§ **Exercise**: Only the lines from the one that contains "right eye: (215, 1325)" to the end of the material below are wanted, each duplicated exactly.

§ **Material for this task**:
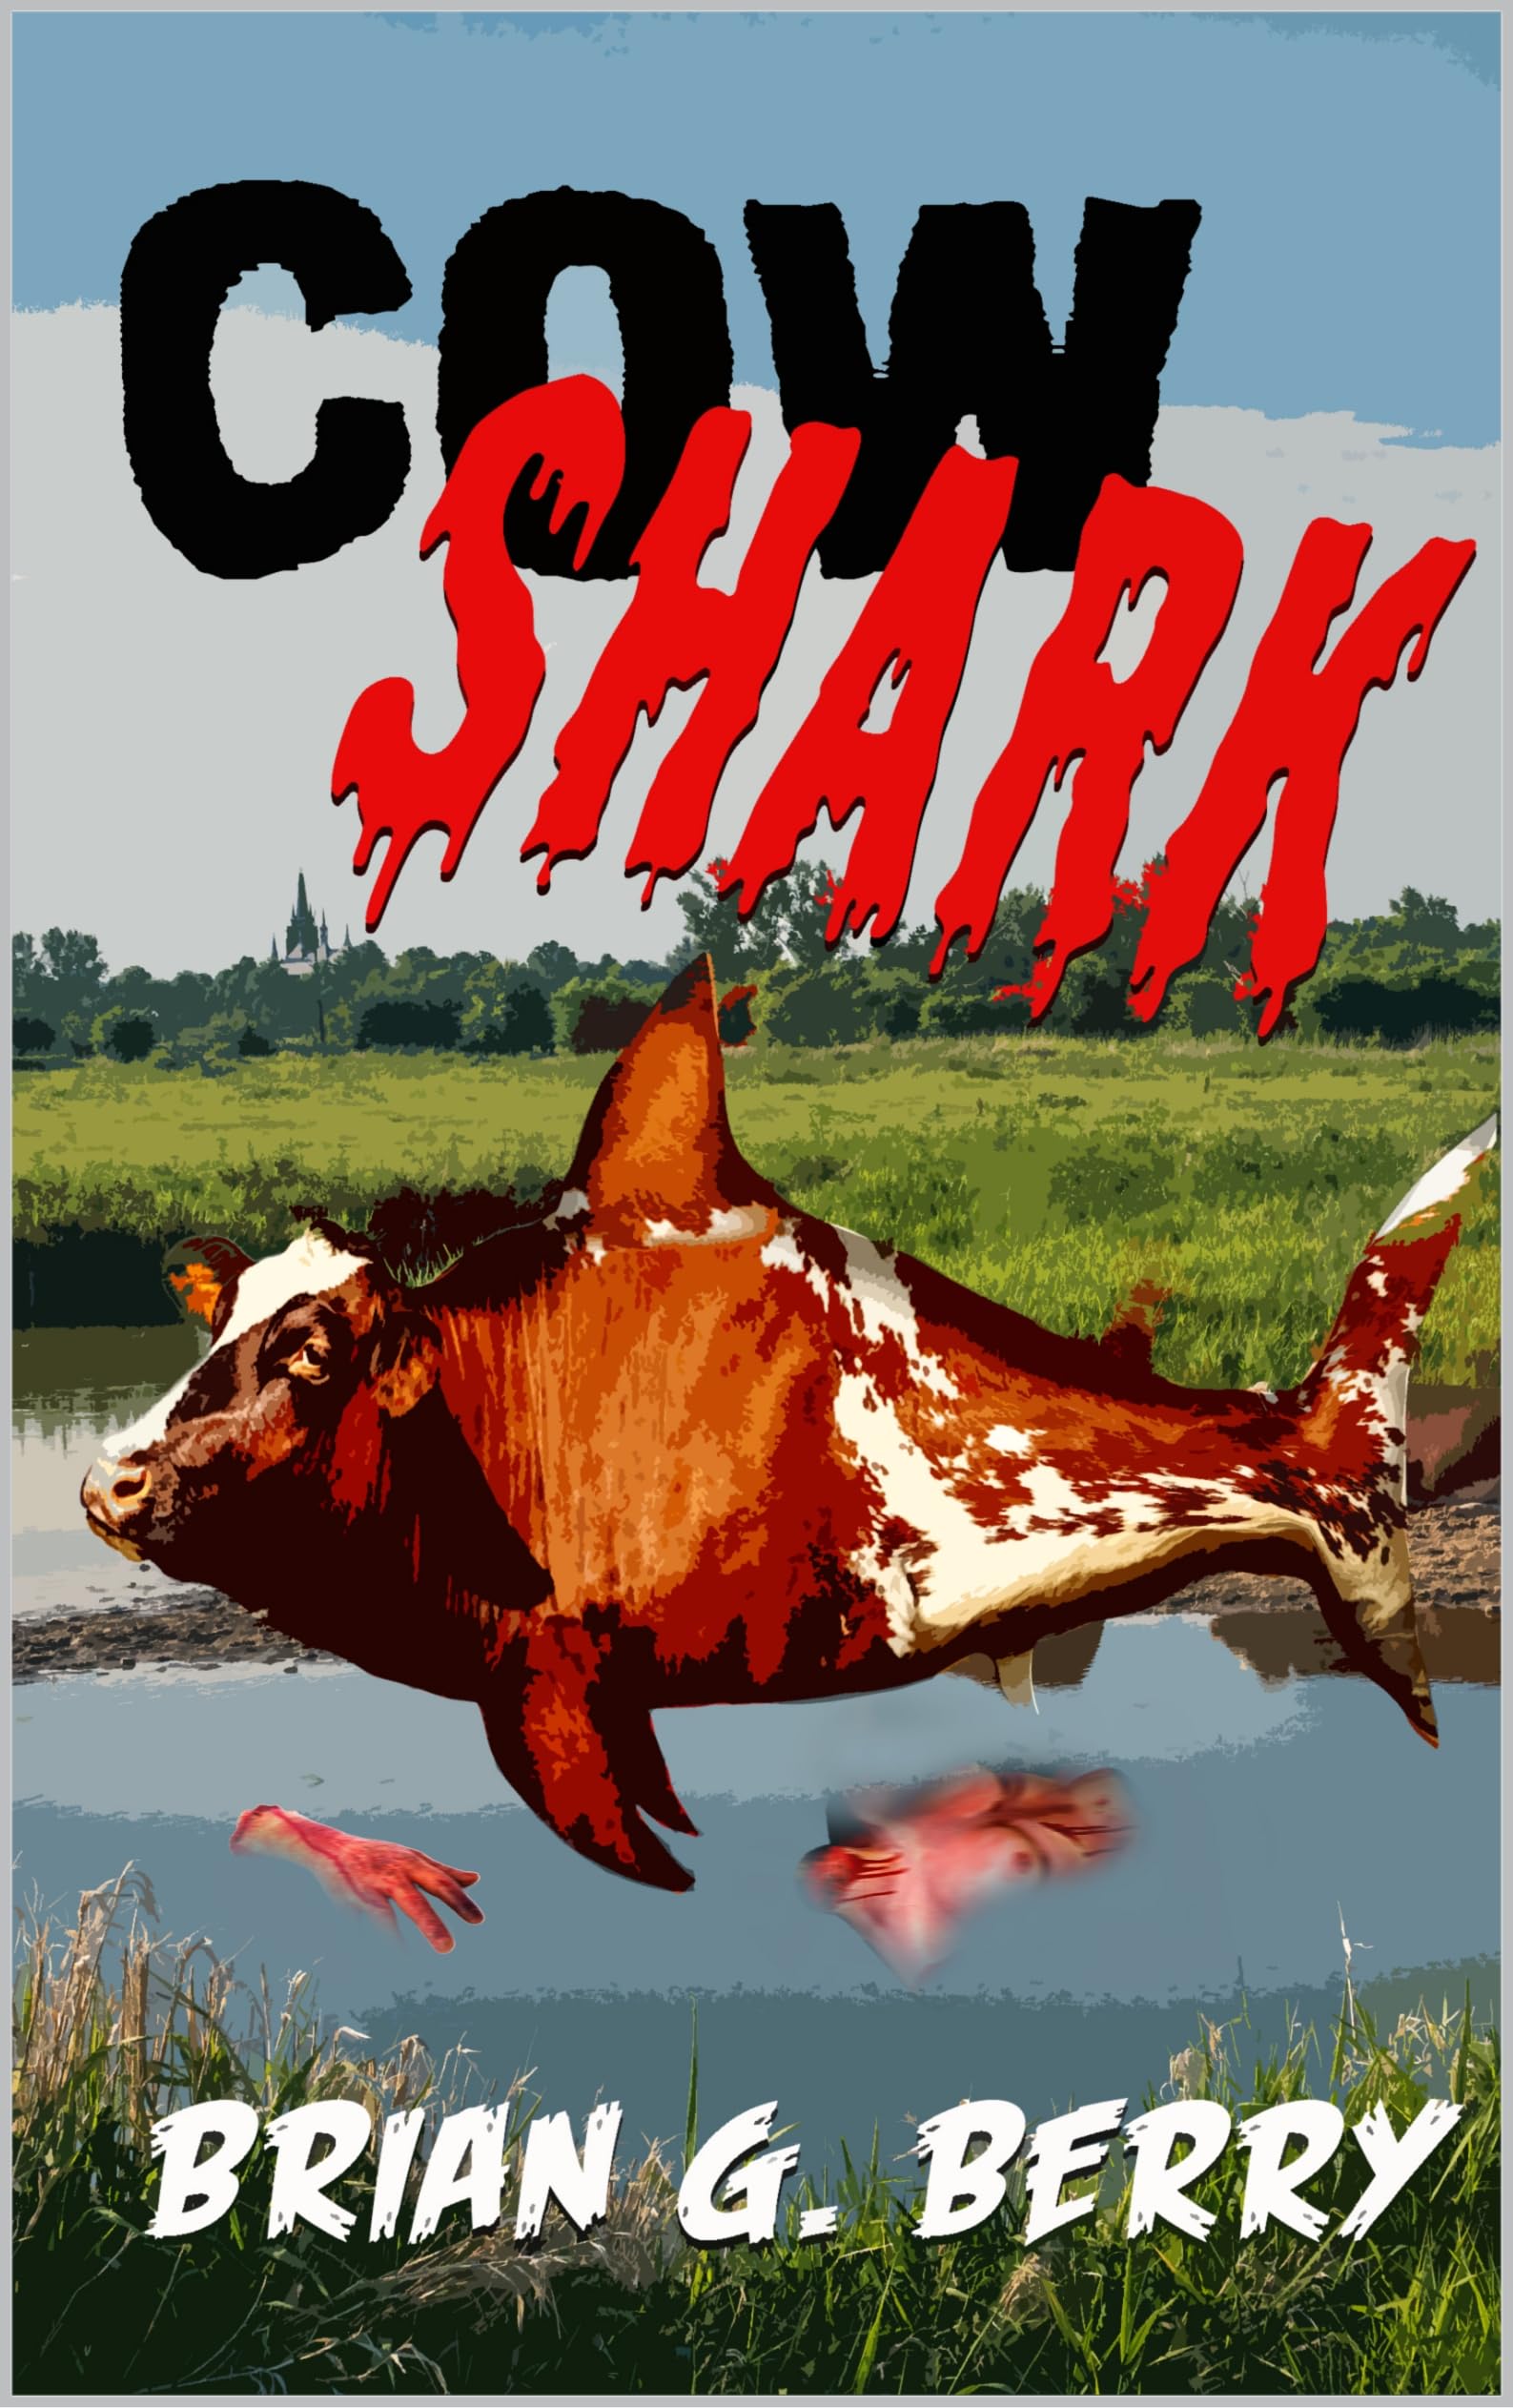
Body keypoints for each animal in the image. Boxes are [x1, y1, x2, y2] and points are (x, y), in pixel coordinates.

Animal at [82, 957, 1495, 1916]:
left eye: (310, 1351)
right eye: (215, 1325)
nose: (109, 1481)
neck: (478, 1414)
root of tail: (1311, 1427)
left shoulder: (544, 1679)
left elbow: (611, 1825)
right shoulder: (604, 1690)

§ **Task answer**:
right eye: (215, 1325)
nose: (109, 1481)
neck: (478, 1414)
root of tail: (1311, 1427)
left shoulder: (544, 1679)
left elbow: (611, 1825)
right shoulder: (604, 1690)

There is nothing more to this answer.